_RICHIESTA DI LAVORO:_ Cita testualmente, per favore, ogni riga di testo dell'elenco qui sotto, dalla prima all'ultima. Nella risposta tralascia le immagini.

_DATI FORNITI:_
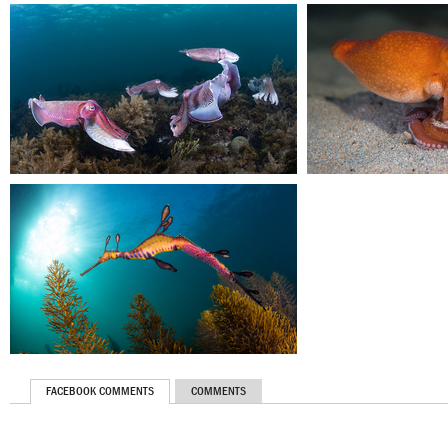
FACEBOOK COMMENTS
COMMENTS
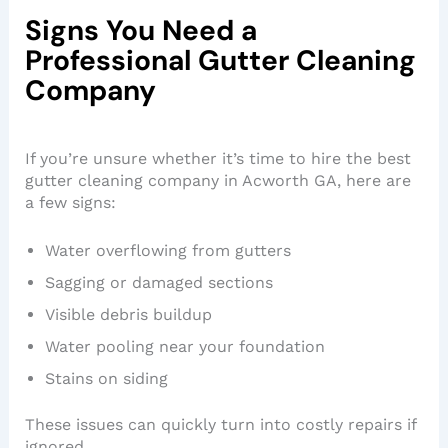
Signs You Need a
Professional Gutter Cleaning
Company
If you’re unsure whether it’s time to hire the best
gutter cleaning company in Acworth GA, here are
a few signs:
Water overflowing from gutters
Sagging or damaged sections
Visible debris buildup
Water pooling near your foundation
Stains on siding
These issues can quickly turn into costly repairs if
ignored.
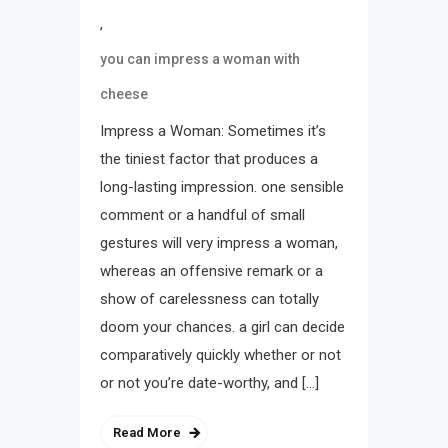
,
you can impress a woman with
cheese
Impress a Woman: Sometimes it’s
the tiniest factor that produces a
long-lasting impression. one sensible
comment or a handful of small
gestures will very impress a woman,
whereas an offensive remark or a
show of carelessness can totally
doom your chances. a girl can decide
comparatively quickly whether or not
or not you’re date-worthy, and […]
Read More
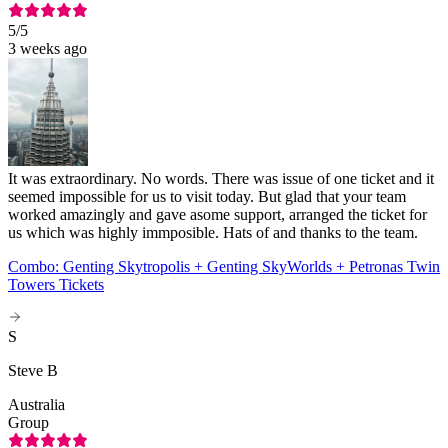
5
/5
3 weeks ago
It was extraordinary. No words. There was issue of one ticket and it
seemed impossible for us to visit today. But glad that your team
worked amazingly and gave asome support, arranged the ticket for
us which was highly immposible. Hats of and thanks to the team.
Combo: Genting Skytropolis + Genting SkyWorlds + Petronas Twin
Towers Tickets
S
Steve B
Australia
Group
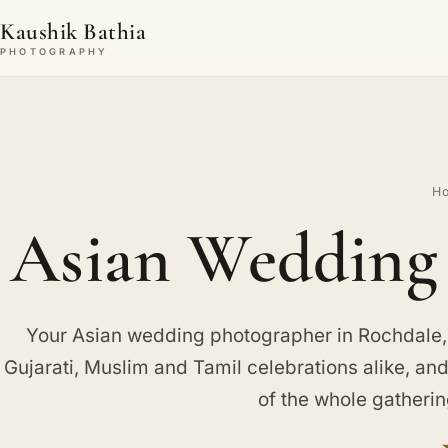
Kaushik Bathia
PHOTOGRAPHY
H
Asian Wedding 
Your Asian wedding photographer in Rochdale,
Gujarati, Muslim and Tamil celebrations alike, an
of the whole gatherin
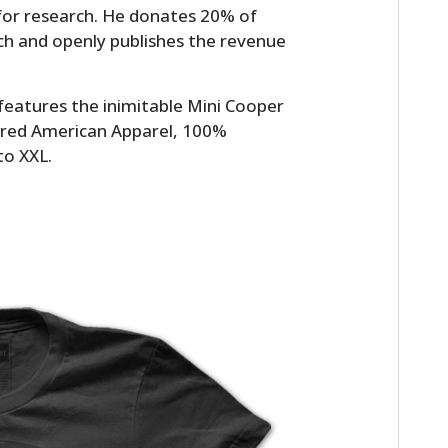
 for research. He donates 20% of
ch and openly publishes the revenue
t features the inimitable Mini Cooper
or red American Apparel, 100%
to XXL.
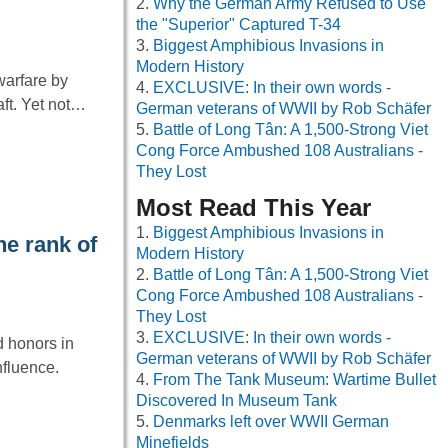
Why the German Army Refused to Use
the "Superior" Captured T-34
Biggest Amphibious Invasions in
Modern History
warfare by
EXCLUSIVE: In their own words -
aft. Yet not…
German veterans of WWII by Rob Schäfer
Battle of Long Tân: A 1,500-Strong Viet
Cong Force Ambushed 108 Australians -
They Lost
Most Read This Year
Biggest Amphibious Invasions in
he rank of
Modern History
Battle of Long Tân: A 1,500-Strong Viet
Cong Force Ambushed 108 Australians -
They Lost
EXCLUSIVE: In their own words -
d honors in
German veterans of WWII by Rob Schäfer
nfluence.
From The Tank Museum: Wartime Bullet
Discovered In Museum Tank
Denmarks left over WWII German
Minefields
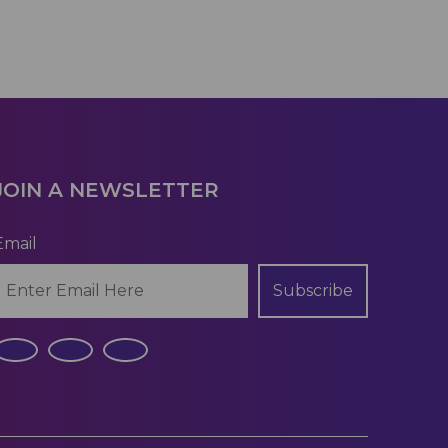
JOIN A NEWSLETTER
Email
Subscribe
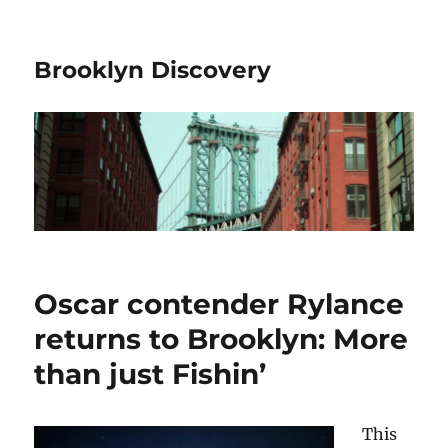
Brooklyn Discovery
Oscar contender Rylance
returns to Brooklyn: More
than just Fishin’
This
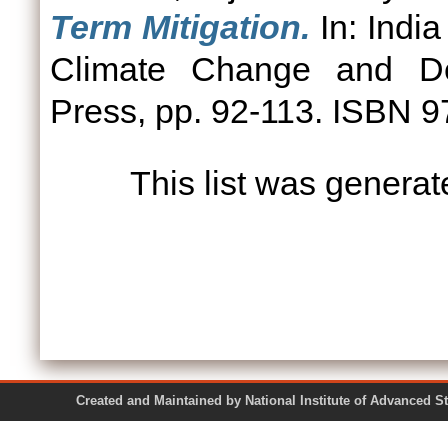
Term Mitigation.
In: India
Climate Change and Dev
Press, pp. 92-113. ISBN
This list was genera
Created and Maintained by National Institute of Ad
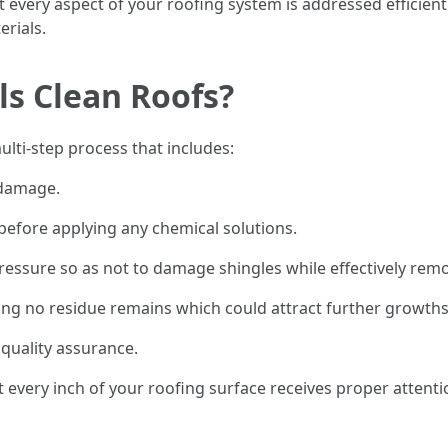
 every aspect of your roofing system is addressed efficien
erials.
s Clean Roofs?
ulti-step process that includes:
 damage.
before applying any chemical solutions.
essure so as not to damage shingles while effectively remo
ing no residue remains which could attract further growths
 quality assurance.
 every inch of your roofing surface receives proper attent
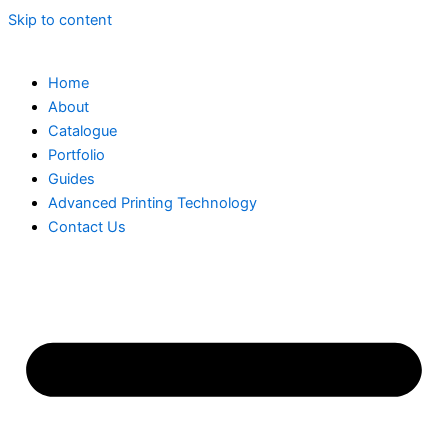
Skip to content
Home
About
Catalogue
Portfolio
Guides
Advanced Printing Technology
Contact Us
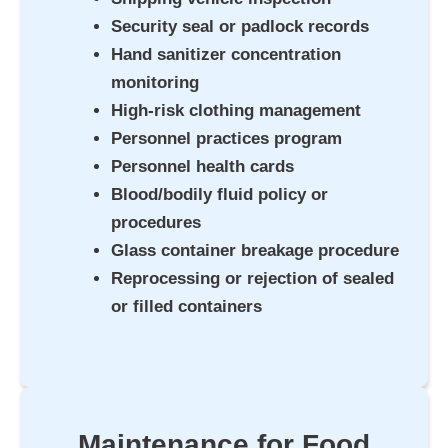
Security seal or padlock records
Hand sanitizer concentration
monitoring
High-risk clothing management
Personnel practices program
Personnel health cards
Blood/bodily fluid policy or
procedures
Glass container breakage procedure
Reprocessing or rejection of sealed
or filled containers
Maintenance for Food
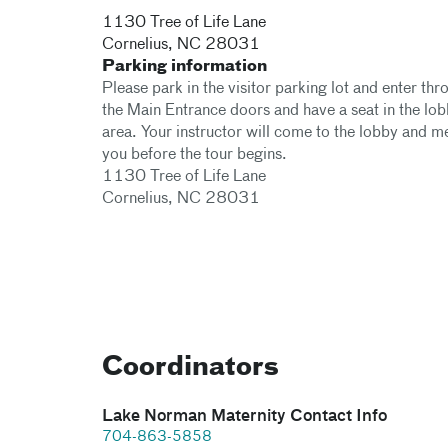
1130 Tree of Life Lane​
Cornelius
,
NC
28031
Parking information
Please park in the visitor parking lot and enter thr
the Main Entrance doors and have a seat in the lo
area. Your instructor will come to the lobby and m
you before the tour begins.
1130 Tree of Life Lane
Cornelius, NC 28031
Coordinators
Lake Norman Maternity Contact Info
704-863-5858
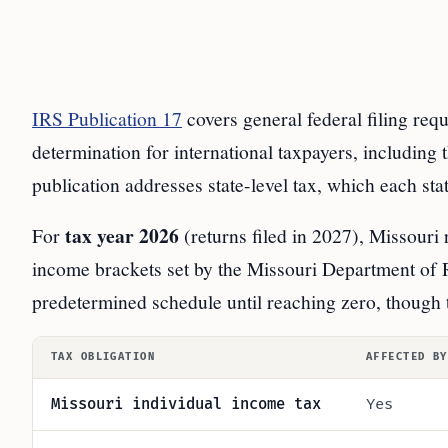
IRS Publication 17
covers general federal filing req
determination for international taxpayers, including 
publication addresses state-level tax, which each st
tax year 2026
For
(returns filed in 2027), Missouri 
income brackets set by the Missouri Department of 
predetermined schedule until reaching zero, though t
TAX OBLIGATION
AFFECTED BY
Missouri individual income tax
Yes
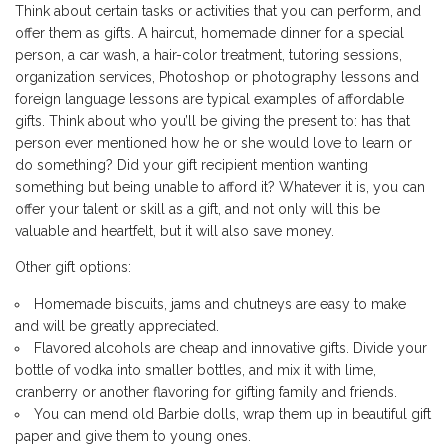
Think about certain tasks or activities that you can perform, and
offer them as gifts. A haircut, homemade dinner for a special
person, a car wash, a hair-color treatment, tutoring sessions,
organization services, Photoshop or photography lessons and
foreign language lessons are typical examples of affordable
gifts. Think about who you’ll be giving the present to: has that
person ever mentioned how he or she would love to learn or
do something? Did your gift recipient mention wanting
something but being unable to afford it? Whatever it is, you can
offer your talent or skill as a gift, and not only will this be
valuable and heartfelt, but it will also save money.
Other gift options:
Homemade biscuits, jams and chutneys are easy to make
and will be greatly appreciated.
Flavored alcohols are cheap and innovative gifts. Divide your
bottle of vodka into smaller bottles, and mix it with lime,
cranberry or another flavoring for gifting family and friends.
You can mend old Barbie dolls, wrap them up in beautiful gift
paper and give them to young ones.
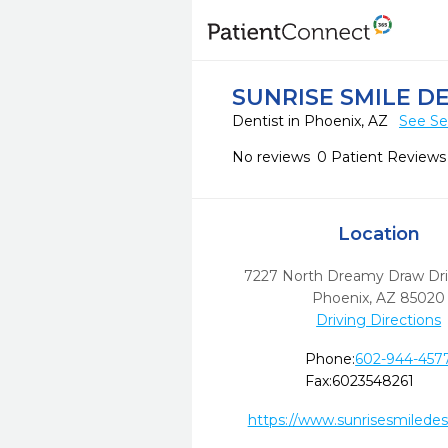
SUNRISE SMILE D
Dentist in Phoenix, AZ
See Se
No reviews
0 Patient Reviews
Location
7227 North Dreamy Draw Driv
Phoenix,
AZ
85020
Driving Directions
Phone:
602-944-457
Fax:
6023548261
https://www.sunrisesmilede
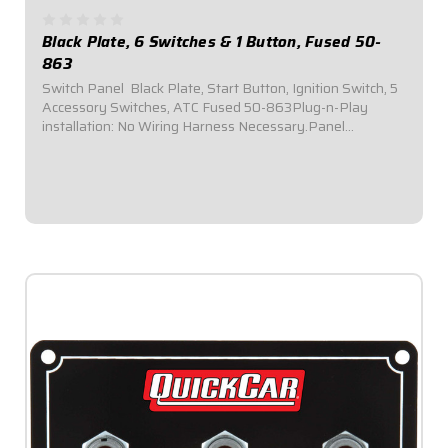
Black Plate, 6 Switches & 1 Button, Fused 50-
863
Switch Panel  Black Plate, Start Button, Ignition Switch, 5
Accessory Switches, ATC Fused 50-863Plug-n-Play
installation: No Wiring Harness Necessary.Panel
Dimensions: 6-7/8" Wide x 3-1/4" Tall.Switch Panel comes
with 1 ignition switch, 1 starter...
$134.95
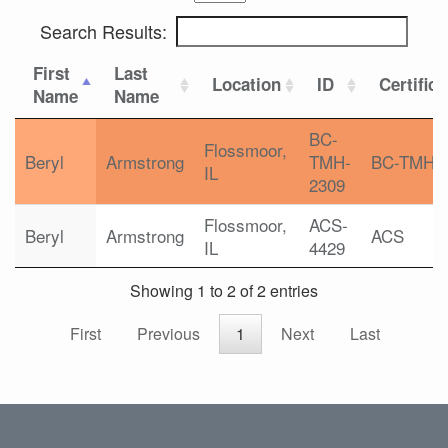
Search Results:
First
Last
Location
ID
Certifica
Name
Name
BC-
Flossmoor,
Beryl
Armstrong
TMH-
BC-TMH
IL
2309
Flossmoor,
ACS-
Beryl
Armstrong
ACS
IL
4429
Showing 1 to 2 of 2 entries
First
Previous
1
Next
Last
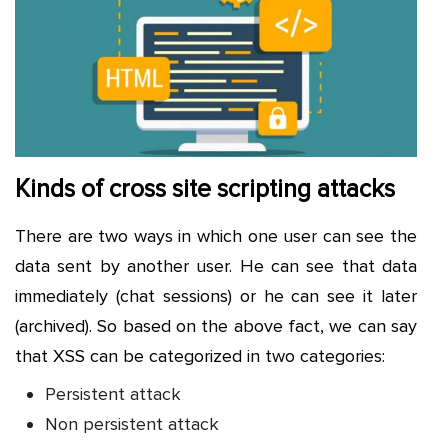
Kinds of cross site scripting attacks
There are two ways in which one user can see the
data sent by another user. He can see that data
immediately (chat sessions) or he can see it later
(archived). So based on the above fact, we can say
that XSS can be categorized in two categories:
Persistent attack
Non persistent attack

_SOLUZIONE SCRITTA:_
FACEBOOK COMMENTS
COMMENTS
Signs You Need a
Professional Gutter Cleaning
Company
If you’re unsure whether it’s time to hire the best
gutter cleaning company in Acworth GA, here are
a few signs:
Water overflowing from gutters
Sagging or damaged sections
Visible debris buildup
Water pooling near your foundation
Stains on siding
These issues can quickly turn into costly repairs if
ignored.
,
you can impress a woman with
cheese
Impress a Woman: Sometimes it’s
the tiniest factor that produces a
long-lasting impression. one sensible
comment or a handful of small
gestures will very impress a woman,
whereas an offensive remark or a
show of carelessness can totally
doom your chances. a girl can decide
comparatively quickly whether or not
or not you’re date-worthy, and […]
Read More
5
/5
3 weeks ago
It was extraordinary. No words. There was issue of one ticket and it
seemed impossible for us to visit today. But glad that your team
worked amazingly and gave asome support, arranged the ticket for
us which was highly immposible. Hats of and thanks to the team.
Combo: Genting Skytropolis + Genting SkyWorlds + Petronas Twin
Towers Tickets
S
Steve B
Australia
Group
Kaushik Bathia
PHOTOGRAPHY
H
Asian Wedding 
Your Asian wedding photographer in Rochdale,
Gujarati, Muslim and Tamil celebrations alike, an
of the whole gatherin
 for research. He donates 20% of
ch and openly publishes the revenue
t features the inimitable Mini Cooper
or red American Apparel, 100%
to XXL.
Why the German Army Refused to Use
the "Superior" Captured T-34
Biggest Amphibious Invasions in
Modern History
warfare by
EXCLUSIVE: In their own words -
aft. Yet not…
German veterans of WWII by Rob Schäfer
Battle of Long Tân: A 1,500-Strong Viet
Cong Force Ambushed 108 Australians -
They Lost
Most Read This Year
Biggest Amphibious Invasions in
he rank of
Modern History
Battle of Long Tân: A 1,500-Strong Viet
Cong Force Ambushed 108 Australians -
They Lost
EXCLUSIVE: In their own words -
d honors in
German veterans of WWII by Rob Schäfer
nfluence.
From The Tank Museum: Wartime Bullet
Discovered In Museum Tank
Denmarks left over WWII German
Minefields
JOIN A NEWSLETTER
Email
Subscribe
Brooklyn Discovery
Oscar contender Rylance
returns to Brooklyn: More
than just Fishin’
This
Term Mitigation.
In: India
Climate Change and Dev
Press, pp. 92-113. ISBN
This list was genera
Created and Maintained by National Institute of Ad
 every aspect of your roofing system is addressed efficien
erials.
s Clean Roofs?
ulti-step process that includes:
 damage.
before applying any chemical solutions.
essure so as not to damage shingles while effectively remo
ing no residue remains which could attract further growths
 quality assurance.
 every inch of your roofing surface receives proper attent
Skip to content
Home
About
Catalogue
Portfolio
Guides
Advanced Printing Technology
Contact Us
Security seal or padlock records
Hand sanitizer concentration
monitoring
High-risk clothing management
Personnel practices program
Personnel health cards
Blood/bodily fluid policy or
procedures
Glass container breakage procedure
Reprocessing or rejection of sealed
or filled containers
Maintenance for Food
1130 Tree of Life Lane​
Cornelius
,
NC
28031
Parking information
Please park in the visitor parking lot and enter thr
the Main Entrance doors and have a seat in the lo
area. Your instructor will come to the lobby and m
you before the tour begins.
1130 Tree of Life Lane
Cornelius, NC 28031
Coordinators
Lake Norman Maternity Contact Info
704-863-5858
IRS Publication 17
covers general federal filing req
determination for international taxpayers, including 
publication addresses state-level tax, which each st
tax year 2026
For
(returns filed in 2027), Missouri 
income brackets set by the Missouri Department of 
predetermined schedule until reaching zero, though t
TAX OBLIGATION
AFFECTED BY
Missouri individual income tax
Yes
Think about certain tasks or activities that you can perform, and
offer them as gifts. A haircut, homemade dinner for a special
person, a car wash, a hair-color treatment, tutoring sessions,
organization services, Photoshop or photography lessons and
foreign language lessons are typical examples of affordable
gifts. Think about who you’ll be giving the present to: has that
person ever mentioned how he or she would love to learn or
do something? Did your gift recipient mention wanting
something but being unable to afford it? Whatever it is, you can
offer your talent or skill as a gift, and not only will this be
valuable and heartfelt, but it will also save money.
Other gift options:
Homemade biscuits, jams and chutneys are easy to make
and will be greatly appreciated.
Flavored alcohols are cheap and innovative gifts. Divide your
bottle of vodka into smaller bottles, and mix it with lime,
cranberry or another flavoring for gifting family and friends.
You can mend old Barbie dolls, wrap them up in beautiful gift
paper and give them to young ones.
SUNRISE SMILE D
Dentist in Phoenix, AZ
See Se
No reviews
0 Patient Reviews
Location
7227 North Dreamy Draw Driv
Phoenix,
AZ
85020
Driving Directions
Phone:
602-944-457
Fax:
6023548261
https://www.sunrisesmilede
Black Plate, 6 Switches & 1 Button, Fused 50-
863
Switch Panel  Black Plate, Start Button, Ignition Switch, 5
Accessory Switches, ATC Fused 50-863Plug-n-Play
installation: No Wiring Harness Necessary.Panel
Dimensions: 6-7/8" Wide x 3-1/4" Tall.Switch Panel comes
with 1 ignition switch, 1 starter...
$134.95
Search Results:
First
Last
Location
ID
Certifica
Name
Name
BC-
Flossmoor,
Beryl
Armstrong
TMH-
BC-TMH
IL
2309
Flossmoor,
ACS-
Beryl
Armstrong
ACS
IL
4429
Showing 1 to 2 of 2 entries
First
Previous
1
Next
Last
Kinds of cross site scripting attacks
There are two ways in which one user can see the
data sent by another user. He can see that data
immediately (chat sessions) or he can see it later
(archived). So based on the above fact, we can say
that XSS can be categorized in two categories:
Persistent attack
Non persistent attack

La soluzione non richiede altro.